Erfurt.  Die stark expandierende Prizeotel-Gruppe eröffnet am Montagabend ihr neues Haus am Hauptbahnhof. DJ „Gestört, aber geil“ bei Einweihungsparty

Silas Bethke ist der Erfurter Chef des Hotels Prizeotel am Bahnhof. Der Geschäftsführer der Kette, Connor Ryterski (rechts), kam zur Eröffnung.

Silas Bethke ist der Erfurter Chef des Hotels Prizeotel am Bahnhof. Der Geschäftsführer der Kette, Connor Ryterski (rechts), kam zur Eröffnung.

Foto: Casjen Carl

Das Haus ist noch nicht einmal offiziell eröffnet, und war dennoch bereits ausgebucht. Diese ungewöhnliche Konstellation haben das neue Prizeotel am Bahnhof und der Erfurter Weihnachtsmarkt gemeinsam hinbekommen.

Am Freitag konnten die ersten Gäste ihre Koffer in das Haus neben dem IC-Hotel schieben. „Das hatten wir schon länger so geplant, um die Vorweihnachtszeit mitzunehmen“, sagte Silas Bethke, der Chef des Hotels im Budget-Segment. „Da übt es sich gut“, fügt er schmunzelnd an. „Aber das Team hat es hervorragend gemeistert.“

Attraktive Vorweihnachtszeit

Im November 2016 war bekannt gegeben worden, dass die noch junge Hotel-Kette in Erfurt ein Hotel errichten will. Gleichzeitig markiert das Haus den ersten Neubau für die ICE-City, die sich über den Schmidtstedter Knoten hinweg entwickeln soll. Mit den 208 Zweibettzimmern sind nunmehr 416 neue Hotelbetten in der Landeshauptstadt am Markt. „Die zentrale Lage in Deutschland und die Einbindung in die ICE-City haben seinerzeit den Ausschlag gegeben, nach Erfurt zu gehen“, sagt denn auch Connor Ryterski, Manager der Direktor der Prizeotel-Gruppe. Er lobt auch den Rückhalt für das Projekt in der Politik. „Wir glauben langfristig an die Stadt.“ Gleichwohl ist die Hotel-Kette stark am Expandieren. Insgesamt 16 Hotels seinen momentan im Bau. Das Münchner stehe unmittelbar vor der Eröffnung.

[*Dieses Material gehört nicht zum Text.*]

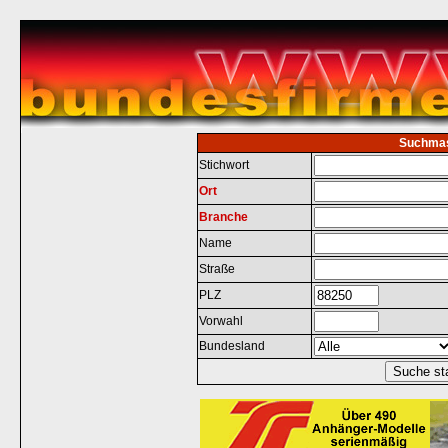
Suchma
Stichwort
Ort
Branche
Name
Straße
PLZ
Vorwahl
Bundesland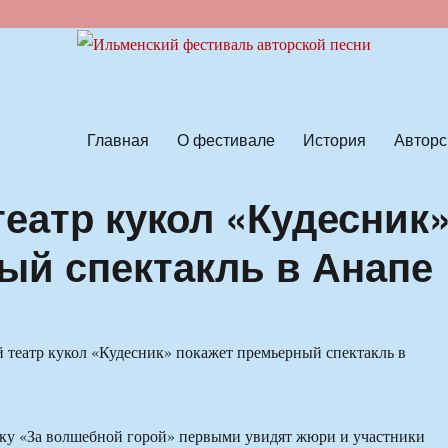
ской песни
Главная
О фестивале
История
Авторс
еатр кукол «Кудесник
ый спектакль в Анапе
ку «За волшебной горой» первыми увидят жюри и участники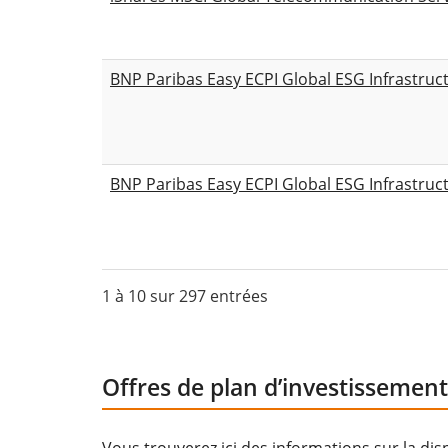
BNP Paribas Easy ECPI Global ESG Infrastruc
BNP Paribas Easy ECPI Global ESG Infrastruc
1 à 10 sur 297 entrées
Offres de plan d’investissement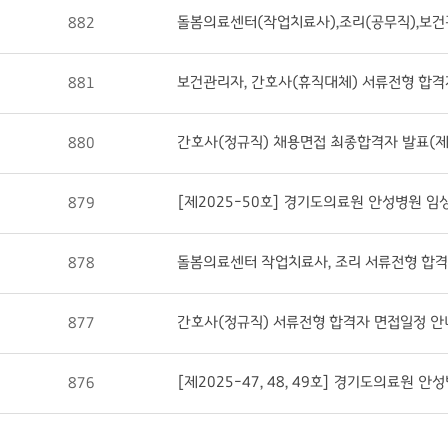
882
보건관리자, 간호사(휴직대체) 서류전형 합격자
881
간호사(정규직) 채용면접 최종합격자 발표(제2
880
[제2025-50호] 경기도의료원 안성병원 
879
돌봄의료센터 작업치료사, 조리 서류전형 합격자 
878
간호사(정규직) 서류전형 합격자 면접일정 안내
877
[제2025-47, 48, 49호] 경기도의료원
876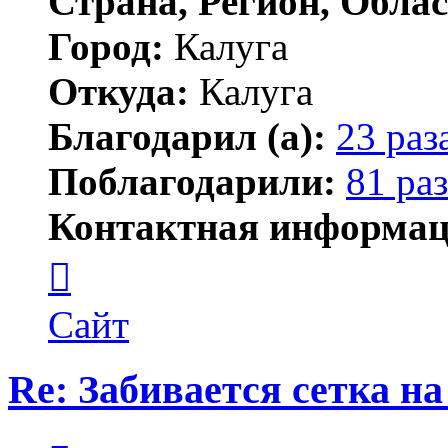
Страна, Регион, Облас
Город:
Калуга
Откуда:
Калуга
Благодарил (а):
23 раз
Поблагодарили:
81 раз
Контактная информац
Контактная
информация
пользователя
Димитрий
Сайт
Re: Забивается сетка на
Цитата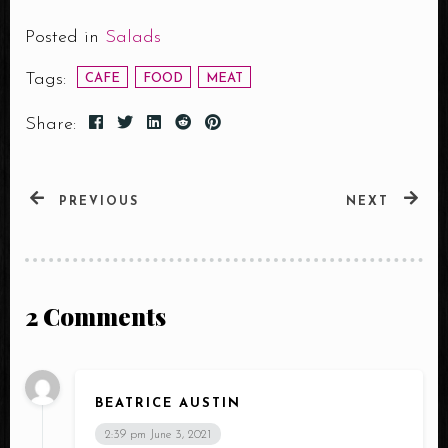
Posted in
Salads
Tags:
CAFE
FOOD
MEAT
Share:
PREVIOUS
NEXT
Table Reservation
2 Comments
BEATRICE AUSTIN
Person
2:39 pm
June 3, 2021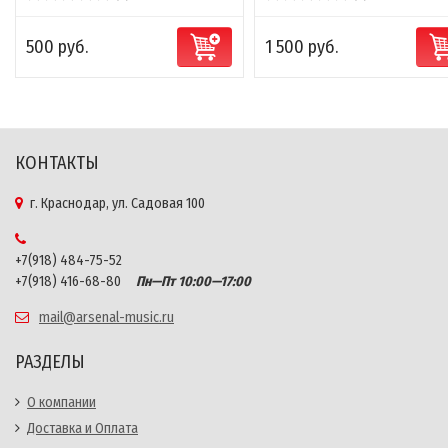
500 руб.
1 500 руб.
КОНТАКТЫ
г. Краснодар, ул. Садовая 100
+7(918) 484-75-52
+7(918) 416-68-80
Пн—Пт 10:00—17:00
mail@arsenal-music.ru
РАЗДЕЛЫ
О компании
Доставка и Оплата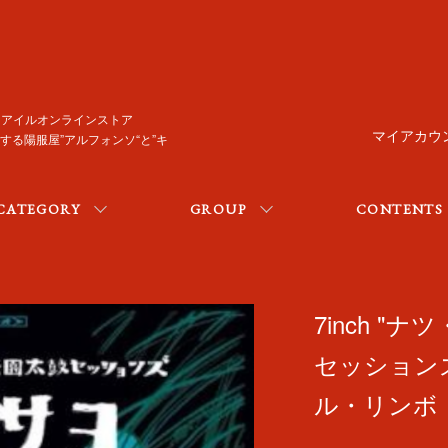
/ トレジャーアイルオンラインストア
マイアカウ
る陽服屋”アルフォンソ“と”キ
CATEGORY
GROUP
CONTENTS
7inch 
セッションズ
ル・リンボ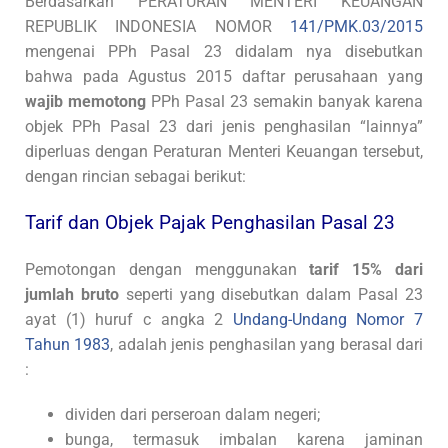
Berdasarkan PERATURAN MENTERI KEUANGAN
REPUBLIK INDONESIA NOMOR
141/PMK.03/2015
mengenai PPh Pasal 23 didalam nya disebutkan
bahwa pada Agustus 2015 daftar perusahaan yang
wajib memotong
PPh Pasal 23 semakin banyak karena
objek PPh Pasal 23 dari jenis penghasilan “lainnya”
diperluas dengan Peraturan Menteri Keuangan tersebut,
dengan rincian sebagai berikut:
Tarif dan Objek Pajak Penghasilan Pasal 23
Pemotongan dengan menggunakan
tarif 15% dari
jumlah bruto
seperti yang disebutkan dalam Pasal 23
ayat (1) huruf c angka 2
Undang-Undang Nomor 7
Tahun 1983
, adalah jenis penghasilan yang berasal dari
:
dividen dari perseroan dalam negeri;
bunga, termasuk imbalan karena jaminan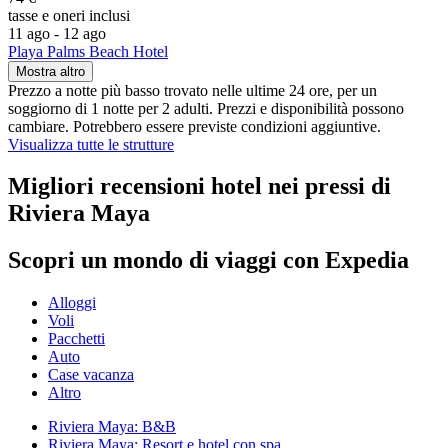
tasse e oneri inclusi
11 ago - 12 ago
Playa Palms Beach Hotel
Mostra altro
Prezzo a notte più basso trovato nelle ultime 24 ore, per un
soggiorno di 1 notte per 2 adulti. Prezzi e disponibilità possono
cambiare. Potrebbero essere previste condizioni aggiuntive.
Visualizza tutte le strutture
Migliori recensioni hotel nei pressi di
Riviera Maya
Scopri un mondo di viaggi con Expedia
Alloggi
Voli
Pacchetti
Auto
Case vacanza
Altro
Riviera Maya: B&B
Riviera Maya: Resort e hotel con spa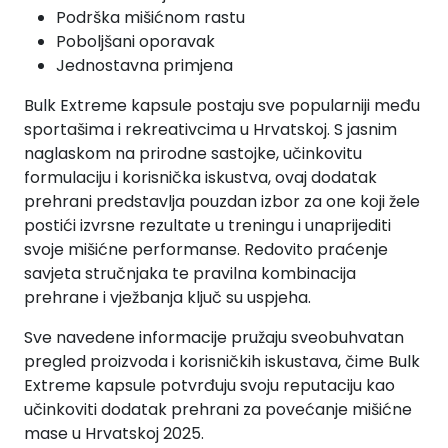
Podrška mišićnom rastu
Poboljšani oporavak
Jednostavna primjena
Bulk Extreme kapsule postaju sve popularniji među
sportašima i rekreativcima u Hrvatskoj. S jasnim
naglaskom na prirodne sastojke, učinkovitu
formulaciju i korisnička iskustva, ovaj dodatak
prehrani predstavlja pouzdan izbor za one koji žele
postići izvrsne rezultate u treningu i unaprijediti
svoje mišićne performanse. Redovito praćenje
savjeta stručnjaka te pravilna kombinacija
prehrane i vježbanja ključ su uspjeha.
Sve navedene informacije pružaju sveobuhvatan
pregled proizvoda i korisničkih iskustava, čime Bulk
Extreme kapsule potvrđuju svoju reputaciju kao
učinkoviti dodatak prehrani za povećanje mišićne
mase u Hrvatskoj 2025.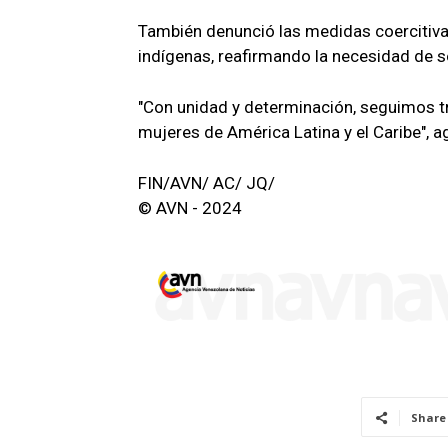
También denunció las medidas coercitiva
indígenas, reafirmando la necesidad de s
"Con unidad y determinación, seguimos tra
mujeres de América Latina y el Caribe", a
FIN/AVN/ AC/ JQ/
© AVN - 2024
Share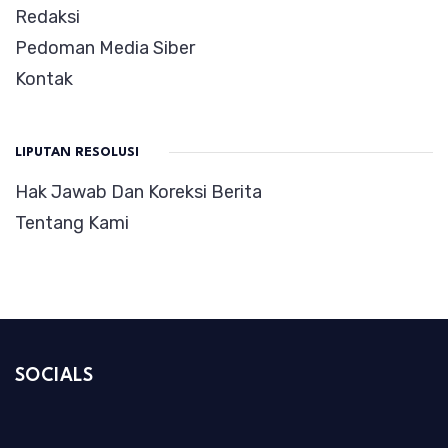
Redaksi
Pedoman Media Siber
Kontak
LIPUTAN RESOLUSI
Hak Jawab Dan Koreksi Berita
Tentang Kami
SOCIALS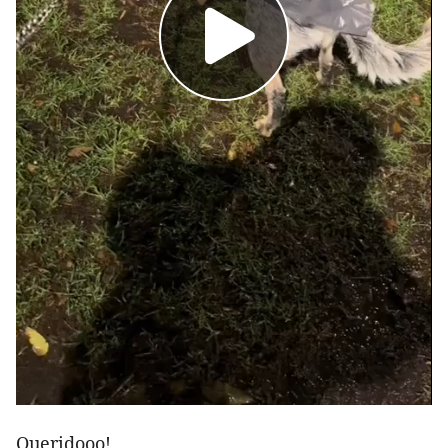
Queridooo!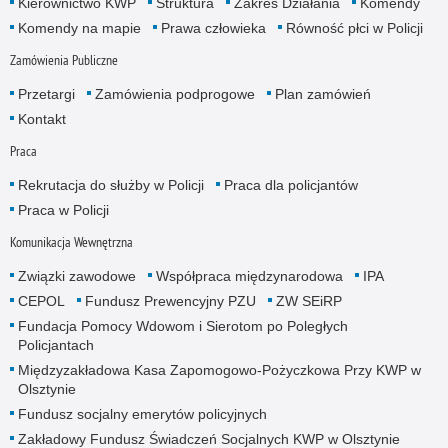
Kierownictwo KWP
Struktura
Zakres Działania
Komendy
Komendy na mapie
Prawa człowieka
Równość płci w Policji
Zamówienia Publiczne
Przetargi
Zamówienia podprogowe
Plan zamówień
Kontakt
Praca
Rekrutacja do służby w Policji
Praca dla policjantów
Praca w Policji
Komunikacja Wewnętrzna
Związki zawodowe
Współpraca międzynarodowa
IPA
CEPOL
Fundusz Prewencyjny PZU
ZW SEiRP
Fundacja Pomocy Wdowom i Sierotom po Poległych
Policjantach
Międzyzakładowa Kasa Zapomogowo-Pożyczkowa Przy KWP w
Olsztynie
Fundusz socjalny emerytów policyjnych
Zakładowy Fundusz Świadczeń Socjalnych KWP w Olsztynie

Bunt, modern und jung – so will sich Prizeotel am Markt positionieren. Zumindest das Bunte ist bereits in der Lobby und den gastronomischen Bereichen bestens zu sehen. „Ich denke das wollen die Gäste haben, mal was anderes“, preist Hotelchef, Silas Bethke, 24 Jahre jung, das Konzept. Wie er sagt, habe es auch auf die potenziellen Beschäftigten gewirkt. Innerhalb von 14 Tage habe die Mannschaft gestanden, die augenscheinlich auch aus vielen jungen Leuten besteht. Der Chef selbst war aus unmittelbarer Nähe aus einem ebenso noch recht neuen Hotel in der Kur-Schumacher-Straße hierher gewechselt. So mag die Vorweihnachtszeit für Erfurter Hotels ohnehin eine gute Zeit sein, Silas Bethke äußerte sich aber auch über den allgemeinen Stand bei den Buchungen zufrieden. Bei 59 Euro für das Einzelzimmer gingen die Preise los. Wie in der Branche inzwischen üblich, gibt es inzwischen tagesaktuelle Angebote, die derzeit angesichts des Bedarfs höher lägen.

Glitzern durfte es auch gestern Abend dann bei der Einweihungsparty. Roter Teppich für die Ehrengäste. Selbst der Ministerpräsident war eingeladen. Auch der für das Design bei der Kette exklusiv verantwortliche New Yorker Designer Karim Rashid sollte zugeschaltet werden. Für die Musik sorgten die Chart-Überflieger „Gestört, aber geil“, die ein DJ-Set hinlegten. Dass es dabei etwas lauter wurde, darüber waren die restlichen, regulären Gäste bereits informiert worden.

Fernbushalt verlegt

Auf die Stadt kommt mit der Eröffnung aber ein neues Problem zu. Die Zeit, eine Alternative für den Fernbushalt zu finden drängt. Gestern standen die Busreisenden jedenfalls schon nicht mehr vor der Front des Hotels sonder ein Stück weiter in Richtung Schmidtstedter Knoten.